Gladys shook her tongs at Gordon. “You’re too young to remember what the rest of us do. I was alive when Violetta Bone dared to go to the hospital to have her baby. Young and beautiful she was then, like an electric storm. So full of life she couldn’t be contained. And that boy, Alton Crane, talked her into it. He was always skulking around there, mooning over that girl. Said it was the only way she’d be safe. Said that midwives were for puritans and hippies. He was going to be a botanist. He believed in science. He didn’t listen to the murmurs around town. And away they went. But when she came back, it was in a hearse.”

Cordelia recognized the name of her grandmother, but she’d never heard the story of her death or her mother’s birth.

“Bled right out in front of a whole team of doctors and nurses who couldn’t stop it,” Gladys went on. “My parents whispered about it for weeks. It was proof, they said. The old stories were true. Cursed with a dark power that place is. Augusta never set foot off that property since.”

“Because she was grieving,” Cordelia supplied, defending her great-aunt.

“Because she couldn’t,” Gladys insisted conspiratorially. “Don’t know what your momma did to keep you alive this long someplace else,” she said, sizing Cordelia up. “But it can’t have been easy. And I’m willing to bet money she met with a bad end all the same.”

Cordelia picked up the cup that had been waiting for her on the counter and dropped a five-dollar bill. “Thank you for the coffee,” she said hoarsely before walking out.

When Gordon caught up with her, she was standing in aisle seven of the grocery store, staring at a display of canned soup.

“Don’t let her get to you,” he said, handing out her change.

Cordelia dropped the money into her purse. “I can’t decide if I should get chicken noodle or tomato,” she said, pointing to the cans. She pulled one off the shelf and held it up. “Maybe split pea? Sounds like something only freaks would eat.”

Gordon took the can from her and put it back. “When people don’t understand something, they make up stories about it. In this case, that happens to be your family.”
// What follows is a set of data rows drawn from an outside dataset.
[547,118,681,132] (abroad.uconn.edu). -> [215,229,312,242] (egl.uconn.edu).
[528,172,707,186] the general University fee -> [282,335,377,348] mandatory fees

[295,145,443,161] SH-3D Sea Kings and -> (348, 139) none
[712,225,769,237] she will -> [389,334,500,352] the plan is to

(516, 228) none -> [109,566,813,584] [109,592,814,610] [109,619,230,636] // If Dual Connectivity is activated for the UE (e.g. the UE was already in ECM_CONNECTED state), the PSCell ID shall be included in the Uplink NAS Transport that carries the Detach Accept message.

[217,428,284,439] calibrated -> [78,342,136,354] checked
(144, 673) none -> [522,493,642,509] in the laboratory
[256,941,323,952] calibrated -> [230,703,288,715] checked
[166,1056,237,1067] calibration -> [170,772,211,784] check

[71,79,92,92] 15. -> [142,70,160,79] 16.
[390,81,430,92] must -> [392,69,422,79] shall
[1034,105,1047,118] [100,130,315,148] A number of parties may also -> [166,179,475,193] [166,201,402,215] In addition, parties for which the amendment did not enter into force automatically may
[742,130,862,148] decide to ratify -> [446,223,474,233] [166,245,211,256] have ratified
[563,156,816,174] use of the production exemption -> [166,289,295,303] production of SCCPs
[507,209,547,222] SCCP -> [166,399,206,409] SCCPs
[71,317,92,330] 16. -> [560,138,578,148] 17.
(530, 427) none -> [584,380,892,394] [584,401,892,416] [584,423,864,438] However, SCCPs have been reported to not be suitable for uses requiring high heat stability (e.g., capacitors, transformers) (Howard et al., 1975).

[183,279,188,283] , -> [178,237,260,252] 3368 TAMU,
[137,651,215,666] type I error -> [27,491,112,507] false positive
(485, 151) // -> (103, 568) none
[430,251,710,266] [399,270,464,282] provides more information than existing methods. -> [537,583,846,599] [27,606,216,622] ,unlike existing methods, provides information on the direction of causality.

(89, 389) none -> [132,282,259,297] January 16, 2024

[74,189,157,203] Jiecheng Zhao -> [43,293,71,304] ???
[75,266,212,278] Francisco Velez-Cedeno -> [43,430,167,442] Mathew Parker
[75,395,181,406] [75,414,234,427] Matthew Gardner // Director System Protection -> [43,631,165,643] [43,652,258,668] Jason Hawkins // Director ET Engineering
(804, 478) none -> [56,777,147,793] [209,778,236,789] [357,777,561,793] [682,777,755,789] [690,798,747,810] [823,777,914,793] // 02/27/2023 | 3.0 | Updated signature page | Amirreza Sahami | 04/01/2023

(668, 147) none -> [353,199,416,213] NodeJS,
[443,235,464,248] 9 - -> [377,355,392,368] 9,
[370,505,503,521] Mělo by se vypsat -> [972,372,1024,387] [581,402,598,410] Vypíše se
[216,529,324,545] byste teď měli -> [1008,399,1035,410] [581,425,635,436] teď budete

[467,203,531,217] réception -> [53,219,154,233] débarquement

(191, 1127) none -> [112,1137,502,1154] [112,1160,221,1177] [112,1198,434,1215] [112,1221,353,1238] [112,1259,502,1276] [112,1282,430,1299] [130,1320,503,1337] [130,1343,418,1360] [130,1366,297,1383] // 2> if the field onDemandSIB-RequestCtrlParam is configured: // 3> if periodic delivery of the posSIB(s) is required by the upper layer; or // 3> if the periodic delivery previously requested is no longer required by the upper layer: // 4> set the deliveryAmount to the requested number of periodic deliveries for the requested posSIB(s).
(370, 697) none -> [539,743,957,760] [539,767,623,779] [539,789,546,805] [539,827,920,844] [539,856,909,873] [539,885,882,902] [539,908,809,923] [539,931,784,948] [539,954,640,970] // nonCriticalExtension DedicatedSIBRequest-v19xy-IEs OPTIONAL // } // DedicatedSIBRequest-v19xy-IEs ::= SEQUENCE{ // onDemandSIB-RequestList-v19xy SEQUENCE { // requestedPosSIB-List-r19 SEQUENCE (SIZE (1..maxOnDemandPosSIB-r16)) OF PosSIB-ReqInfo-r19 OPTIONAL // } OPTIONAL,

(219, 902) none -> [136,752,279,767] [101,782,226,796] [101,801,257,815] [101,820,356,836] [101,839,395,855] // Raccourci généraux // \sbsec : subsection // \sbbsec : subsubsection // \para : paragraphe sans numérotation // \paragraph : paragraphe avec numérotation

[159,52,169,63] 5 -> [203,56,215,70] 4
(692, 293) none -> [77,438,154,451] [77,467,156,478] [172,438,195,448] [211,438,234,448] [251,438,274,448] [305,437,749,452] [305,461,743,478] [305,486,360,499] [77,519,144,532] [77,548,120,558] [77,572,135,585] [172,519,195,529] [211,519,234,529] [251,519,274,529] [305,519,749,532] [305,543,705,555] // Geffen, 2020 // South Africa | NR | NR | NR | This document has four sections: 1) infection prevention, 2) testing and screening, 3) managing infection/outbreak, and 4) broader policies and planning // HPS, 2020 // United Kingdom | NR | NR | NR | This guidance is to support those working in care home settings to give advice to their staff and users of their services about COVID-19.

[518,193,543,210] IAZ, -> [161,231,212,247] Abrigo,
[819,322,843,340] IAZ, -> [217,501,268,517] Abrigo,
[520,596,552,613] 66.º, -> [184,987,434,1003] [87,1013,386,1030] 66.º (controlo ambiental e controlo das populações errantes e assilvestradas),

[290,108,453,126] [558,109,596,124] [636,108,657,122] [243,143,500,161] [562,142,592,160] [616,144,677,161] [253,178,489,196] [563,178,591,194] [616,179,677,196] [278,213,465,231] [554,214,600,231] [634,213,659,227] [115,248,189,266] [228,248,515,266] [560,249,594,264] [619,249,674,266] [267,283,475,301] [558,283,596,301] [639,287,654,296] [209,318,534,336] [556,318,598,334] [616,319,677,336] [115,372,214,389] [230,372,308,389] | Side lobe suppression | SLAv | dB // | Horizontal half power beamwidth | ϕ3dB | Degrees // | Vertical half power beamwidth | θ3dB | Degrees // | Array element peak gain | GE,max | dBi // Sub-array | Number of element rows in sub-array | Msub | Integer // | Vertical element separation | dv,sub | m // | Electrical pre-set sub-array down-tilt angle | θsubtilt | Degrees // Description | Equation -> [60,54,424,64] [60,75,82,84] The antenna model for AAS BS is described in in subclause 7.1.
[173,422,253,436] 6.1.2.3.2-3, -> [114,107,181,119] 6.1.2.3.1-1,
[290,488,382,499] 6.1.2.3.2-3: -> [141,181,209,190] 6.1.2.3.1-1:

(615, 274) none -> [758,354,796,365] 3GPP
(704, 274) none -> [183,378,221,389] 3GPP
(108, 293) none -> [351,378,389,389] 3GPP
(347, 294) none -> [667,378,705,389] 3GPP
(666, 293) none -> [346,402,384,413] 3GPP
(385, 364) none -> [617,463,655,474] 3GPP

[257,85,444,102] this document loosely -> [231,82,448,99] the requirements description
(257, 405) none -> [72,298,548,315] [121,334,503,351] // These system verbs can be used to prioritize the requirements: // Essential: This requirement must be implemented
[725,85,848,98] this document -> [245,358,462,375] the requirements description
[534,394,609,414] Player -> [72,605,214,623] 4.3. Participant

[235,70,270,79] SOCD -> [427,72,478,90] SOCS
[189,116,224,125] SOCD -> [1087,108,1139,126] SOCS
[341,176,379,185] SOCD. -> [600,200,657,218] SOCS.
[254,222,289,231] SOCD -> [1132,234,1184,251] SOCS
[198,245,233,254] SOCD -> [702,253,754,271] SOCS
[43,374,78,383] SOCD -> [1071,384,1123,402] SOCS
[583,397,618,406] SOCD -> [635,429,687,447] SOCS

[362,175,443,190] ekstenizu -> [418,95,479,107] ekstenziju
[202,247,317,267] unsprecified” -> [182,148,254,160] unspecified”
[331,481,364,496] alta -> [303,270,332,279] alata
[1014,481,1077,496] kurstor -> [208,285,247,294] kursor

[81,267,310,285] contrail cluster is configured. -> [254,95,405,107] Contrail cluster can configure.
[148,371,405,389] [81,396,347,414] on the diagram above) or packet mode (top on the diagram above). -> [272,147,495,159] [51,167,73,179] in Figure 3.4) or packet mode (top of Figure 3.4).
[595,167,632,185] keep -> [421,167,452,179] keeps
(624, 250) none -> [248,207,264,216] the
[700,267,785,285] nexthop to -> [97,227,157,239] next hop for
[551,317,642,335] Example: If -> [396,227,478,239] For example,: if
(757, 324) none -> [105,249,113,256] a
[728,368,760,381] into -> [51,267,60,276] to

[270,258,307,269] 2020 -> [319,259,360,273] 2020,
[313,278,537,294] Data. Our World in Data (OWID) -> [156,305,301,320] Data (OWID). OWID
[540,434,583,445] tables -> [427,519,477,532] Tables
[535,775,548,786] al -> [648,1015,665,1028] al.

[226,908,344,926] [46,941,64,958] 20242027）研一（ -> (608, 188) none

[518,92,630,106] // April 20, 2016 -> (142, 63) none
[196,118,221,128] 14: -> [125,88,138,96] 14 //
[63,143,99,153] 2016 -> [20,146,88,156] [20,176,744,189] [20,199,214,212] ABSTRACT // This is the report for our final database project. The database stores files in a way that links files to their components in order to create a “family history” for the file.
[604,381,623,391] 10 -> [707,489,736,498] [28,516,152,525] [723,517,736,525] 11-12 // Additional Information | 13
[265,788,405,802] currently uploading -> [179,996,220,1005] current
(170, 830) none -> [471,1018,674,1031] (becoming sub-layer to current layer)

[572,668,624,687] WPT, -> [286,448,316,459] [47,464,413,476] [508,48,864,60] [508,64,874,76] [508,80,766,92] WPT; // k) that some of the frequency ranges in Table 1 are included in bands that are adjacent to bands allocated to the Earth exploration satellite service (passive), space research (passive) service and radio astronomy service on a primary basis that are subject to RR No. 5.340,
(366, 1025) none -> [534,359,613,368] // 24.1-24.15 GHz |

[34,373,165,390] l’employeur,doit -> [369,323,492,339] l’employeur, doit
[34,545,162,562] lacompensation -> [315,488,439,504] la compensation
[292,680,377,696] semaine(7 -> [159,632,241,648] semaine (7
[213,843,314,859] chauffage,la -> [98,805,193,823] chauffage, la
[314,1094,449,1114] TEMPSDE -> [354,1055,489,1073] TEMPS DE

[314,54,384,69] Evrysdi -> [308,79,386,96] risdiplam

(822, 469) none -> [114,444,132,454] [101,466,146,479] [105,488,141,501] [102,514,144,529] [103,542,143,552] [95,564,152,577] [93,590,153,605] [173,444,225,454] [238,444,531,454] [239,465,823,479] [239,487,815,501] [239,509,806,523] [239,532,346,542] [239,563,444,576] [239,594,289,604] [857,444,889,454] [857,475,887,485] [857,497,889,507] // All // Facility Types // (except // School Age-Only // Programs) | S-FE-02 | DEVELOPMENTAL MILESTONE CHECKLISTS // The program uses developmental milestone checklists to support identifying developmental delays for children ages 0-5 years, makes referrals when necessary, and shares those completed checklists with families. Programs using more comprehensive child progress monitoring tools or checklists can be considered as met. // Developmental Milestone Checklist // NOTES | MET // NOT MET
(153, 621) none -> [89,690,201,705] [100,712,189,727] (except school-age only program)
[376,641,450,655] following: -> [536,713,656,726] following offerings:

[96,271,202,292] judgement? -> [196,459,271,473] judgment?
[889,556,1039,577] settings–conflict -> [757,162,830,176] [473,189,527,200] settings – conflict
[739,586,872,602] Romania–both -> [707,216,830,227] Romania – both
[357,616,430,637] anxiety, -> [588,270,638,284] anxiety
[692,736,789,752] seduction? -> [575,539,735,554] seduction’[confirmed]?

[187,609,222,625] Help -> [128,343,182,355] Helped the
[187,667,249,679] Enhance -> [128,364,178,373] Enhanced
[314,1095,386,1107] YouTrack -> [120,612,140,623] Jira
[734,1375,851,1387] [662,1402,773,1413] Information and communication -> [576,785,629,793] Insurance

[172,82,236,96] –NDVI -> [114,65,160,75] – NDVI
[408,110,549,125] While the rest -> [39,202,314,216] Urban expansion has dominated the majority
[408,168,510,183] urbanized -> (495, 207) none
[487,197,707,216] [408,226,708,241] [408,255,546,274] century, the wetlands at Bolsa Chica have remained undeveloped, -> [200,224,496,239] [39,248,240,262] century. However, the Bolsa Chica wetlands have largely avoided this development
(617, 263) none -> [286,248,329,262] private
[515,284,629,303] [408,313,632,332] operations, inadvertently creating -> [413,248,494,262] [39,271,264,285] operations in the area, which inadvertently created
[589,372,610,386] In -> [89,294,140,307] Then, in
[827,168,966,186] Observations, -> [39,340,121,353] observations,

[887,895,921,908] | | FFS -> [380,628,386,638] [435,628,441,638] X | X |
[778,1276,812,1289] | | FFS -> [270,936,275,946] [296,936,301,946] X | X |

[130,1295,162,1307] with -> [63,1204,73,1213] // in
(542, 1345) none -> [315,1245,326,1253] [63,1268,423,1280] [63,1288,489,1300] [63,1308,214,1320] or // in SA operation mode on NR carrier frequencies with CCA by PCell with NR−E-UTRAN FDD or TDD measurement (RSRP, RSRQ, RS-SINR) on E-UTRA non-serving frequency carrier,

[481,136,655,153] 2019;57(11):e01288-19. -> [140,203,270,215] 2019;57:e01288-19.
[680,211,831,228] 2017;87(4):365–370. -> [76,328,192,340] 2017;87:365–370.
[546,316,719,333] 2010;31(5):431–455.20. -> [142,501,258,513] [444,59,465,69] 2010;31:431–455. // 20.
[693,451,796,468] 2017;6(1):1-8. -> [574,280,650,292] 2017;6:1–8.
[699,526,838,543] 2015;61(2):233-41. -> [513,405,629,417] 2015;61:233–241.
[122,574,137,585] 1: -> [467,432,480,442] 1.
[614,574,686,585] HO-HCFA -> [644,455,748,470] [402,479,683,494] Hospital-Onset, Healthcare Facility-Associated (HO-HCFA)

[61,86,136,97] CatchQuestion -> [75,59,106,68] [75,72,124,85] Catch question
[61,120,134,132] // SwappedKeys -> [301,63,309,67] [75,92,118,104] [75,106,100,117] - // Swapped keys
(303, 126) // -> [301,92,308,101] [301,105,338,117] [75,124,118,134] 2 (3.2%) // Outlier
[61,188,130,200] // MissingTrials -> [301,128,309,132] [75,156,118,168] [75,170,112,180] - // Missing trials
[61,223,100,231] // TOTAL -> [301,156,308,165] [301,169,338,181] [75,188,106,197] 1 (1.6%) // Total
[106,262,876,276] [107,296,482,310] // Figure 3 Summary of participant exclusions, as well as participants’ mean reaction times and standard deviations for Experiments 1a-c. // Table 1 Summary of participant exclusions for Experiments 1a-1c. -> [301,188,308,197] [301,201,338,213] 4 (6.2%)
“What stories exactly?” she asked him.

He looked away. “Well, there’s more than one. That you’re all deranged. That your ancestors did a deal with the devil. Some of the kids think you’re werewolves.”

She gave him a hard look.

“The rest think you’re witches,” he finished.

At that, she coughed, practically choking on her latte.

He sighed. “But I guess the most prominent belief is that the Bones can never leave their property, or they’ll die a horrible death.”

Cordelia stared at him. “What? Like we’re cursed?”

Gordon rested an elbow on a nearby shelf. “There was a rhyme the kids would say when we were growing up.They never drink; they never eat. The Bones are never fed on meat. They never age; they never toil. The Bones are fed on blood and soil. They never die; they never rot. The Bones can never leave their lot. So never stray onto their coil, or you’ll become their blood and soil.”

“Oh. My. God.” Cordelia gaped. “That makes us sound like vampires!” She started to walk away, then turned back to him. “Is this why you didn’t want to bring me shopping? You knew I’d find out that everybody hated us?”